Tech ‘falls behind’ in security war
www.asiacomputerweekly.com Tao Ai Lei, Mar 10 2003
On the Side Combating the slide Singapore: Technology today has fallen behind compared to the scale and spread of security problems, with insufficient action in the areas of R&D and people training.
Yu Chien Siang, IT director, Ministry of Home Affairs, Singapore, made this observation at the Security Conference Summit 2003 held in Singapore recently.
He explained that it takes skill to design, create and implement IT systems that are secure and robust, so “we need to go back to the basics, to training and good people”.
This is in the light of the fact that companies today face “newer and quite lethal [security] attacks”, as technology gets increasingly pervasive.
He cited the example of embedded systems, such as high-end photocopiers and colour laser printers that have hard disks, which can be hacked.
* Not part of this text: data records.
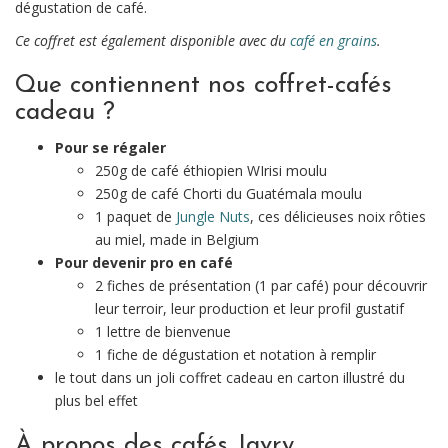
dégustation de café.
Ce coffret est également disponible avec du
café en grains
.
Que contiennent nos coffret-cafés
cadeau ?
Pour se régaler
250g de café éthiopien WIrisi moulu
250g de café Chorti du Guatémala moulu
1 paquet de
Jungle Nuts
, ces délicieuses noix rôties
au miel, made in Belgium
Pour devenir pro en café
2 fiches de présentation (1 par café) pour découvrir
leur terroir, leur production et leur profil gustatif
1 lettre de bienvenue
1 fiche de dégustation et notation à remplir
le tout dans un joli coffret cadeau en carton illustré du
plus bel effet
À propos des cafés Javry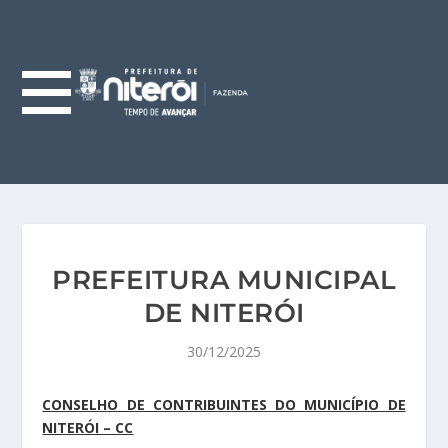
PREFEITURA MUNICIPAL
DE NITERÓI
30/12/2025
CONSELHO DE CONTRIBUINTES DO MUNICÍPIO DE
NITERÓI – CC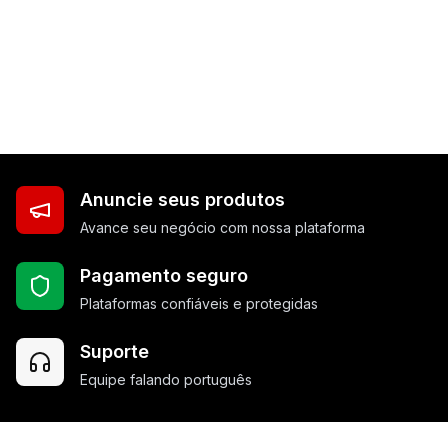
Anuncie seus produtos
Avance seu negócio com nossa plataforma
Pagamento seguro
Plataformas confiáveis e protegidas
Suporte
Equipe falando português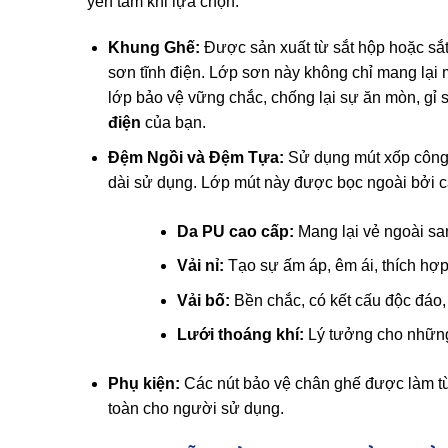
yên tâm khi lựa chọn:
Khung Ghế:
Được sản xuất từ sắt hộp hoặc sắt 
sơn tĩnh điện. Lớp sơn này không chỉ mang lại 
lớp bảo vệ vững chắc, chống lại sự ăn mòn, gỉ 
điện
của bạn.
Đệm Ngồi và Đệm Tựa:
Sử dụng mút xốp công n
dài sử dụng. Lớp mút này được bọc ngoài bởi c
Da PU cao cấp:
Mang lại vẻ ngoài sa
Vải nỉ:
Tạo sự ấm áp, êm ái, thích hợ
Vải bố:
Bền chắc, có kết cấu độc đáo
Lưới thoáng khí:
Lý tưởng cho những 
Phụ kiện:
Các nút bảo vệ chân ghế được làm từ
toàn cho người sử dụng.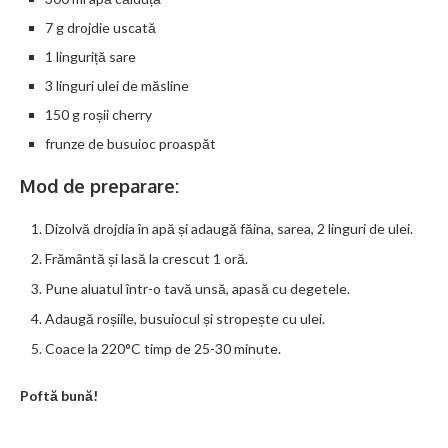
7 g drojdie uscată
1 linguriță sare
3 linguri ulei de măsline
150 g roșii cherry
frunze de busuioc proaspăt
Mod de preparare:
Dizolvă drojdia în apă și adaugă făina, sarea, 2 linguri de ulei.
Frământă și lasă la crescut 1 oră.
Pune aluatul într-o tavă unsă, apasă cu degetele.
Adaugă roșiile, busuiocul și stropește cu ulei.
Coace la 220°C timp de 25-30 minute.
Poftă bună!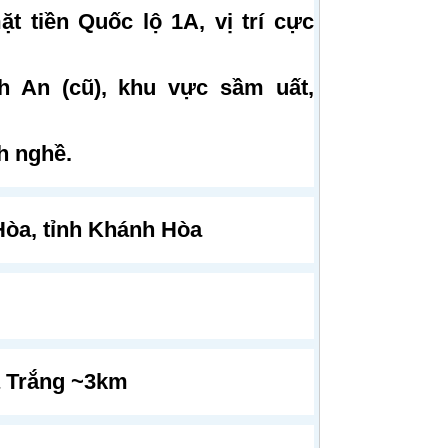
t tiền Quốc lộ 1A, vị trí cực
 An (cũ), khu vực sầm uất,
h nghề.
h Hòa, tỉnh Khánh Hòa
á Trắng ~3km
The GSM SIM cards can also be attacked by cloning kits, and next-generation viruses can attack cell phones.
To tackle these challenges in today’s complex knowledge economy, companies need a sophisticated array of security defences as part of its eco-system, said Yu.
These technologies include: integrity protection, antihacker intrusion detection system, data backup systems, physical access control, network security, and emergency disaster recovery systems.
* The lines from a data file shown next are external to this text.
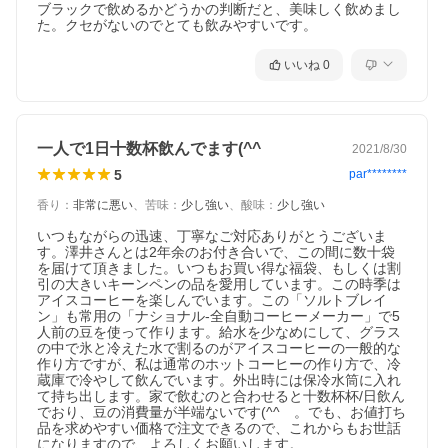
ブラックで飲めるかどうかの判断だと、美味しく飲めまし
た。クセがないのでとても飲みやすいです。
いいね
0
一人で1日十数杯飲んでます(^^ゞ
2021/8/30
5
par********
香り
：
非常に悪い
、
苦味
：
少し強い
、
酸味
：
少し強い
爆発を防ぐ特殊バルブで鮮度を逃さず保管
焼き立ての鮮度が高いため、袋の中でガスが充満し爆発する危険
いつもながらの迅速、丁寧なご対応ありがとうございま
性があります。特殊な呼吸口がガスだけを外に排出し、外気は入
す。澤井さんとは2年余のお付き合いで、この間に数十袋
れない構造で鮮度をキープ。届いた瞬間から新鮮な状態でお楽し
を届けて頂きました。いつもお買い得な福袋、もしくは割
みいただけます。
引の大きいキーンペンの品を愛用しています。この時季は
アイスコーヒーを楽しんでいます。この「ソルトブレイ
ン」も常用の「ナショナル-全自動コーヒーメーカー」で5
人前の豆を使って作ります。給水を少なめにして、グラス
の中で氷と冷えた水で割るのがアイスコーヒーの一般的な
作り方ですが、私は通常のホットコーヒーの作り方で、冷
蔵庫で冷やして飲んでいます。外出時には保冷水筒に入れ
て持ち出します。家で飲むのと合わせると十数杯杯/日飲ん
でおり、豆の消費量が半端ないです(^^ゞ。でも、お値打ち
品を求めやすい価格で注文できるので、これからもお世話
になりますので、よろしくお願いします。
IT systems that have security problems tend to be poorly designed and cannot scale.
Therefore, they cannot be enhanced, and are “fighting technology obsolescence from the day that they were implemented”, said Yu.
On the other hand, security, when implemented well, can save money, he said.
Yu also pointed to certain “money-saving” security techniques, which include using a network address translation (NAT) to stop Trojans from taking over corporate PCs; setting Read-only to normal .dot and email.dot files to stop infections by macro viruses; and taking advantage of the Win2000 security capabilities, like ActiveDirectory, IPSec, Kerberos and router, NTLM 2.
On a positive note, Yu said that not only IT vendors, but also governments and universities, are beefing up and promoting security.
He highlighted key security initiatives by IT vendors, such as Microsoft’s Trustworthy Computing initiative; Sun Microsystems’ JavaCard, SunOne and Liberty Alliance; and Oracle chief Larry Ellison’s pledge to make his company’s database programs “unbreakable”. Smart-card technology has also made considerable headway recently, where cryptography for smart cards has “improved dramatically”, with AES replacing DES.
Governments worldwide are also implementing or committed to a smart national identification or national healthcare card within a PKI infrastructure, such as Finland, Spain, Sweden, Belgium, Slovenia, Venezuela, Malaysia and the US.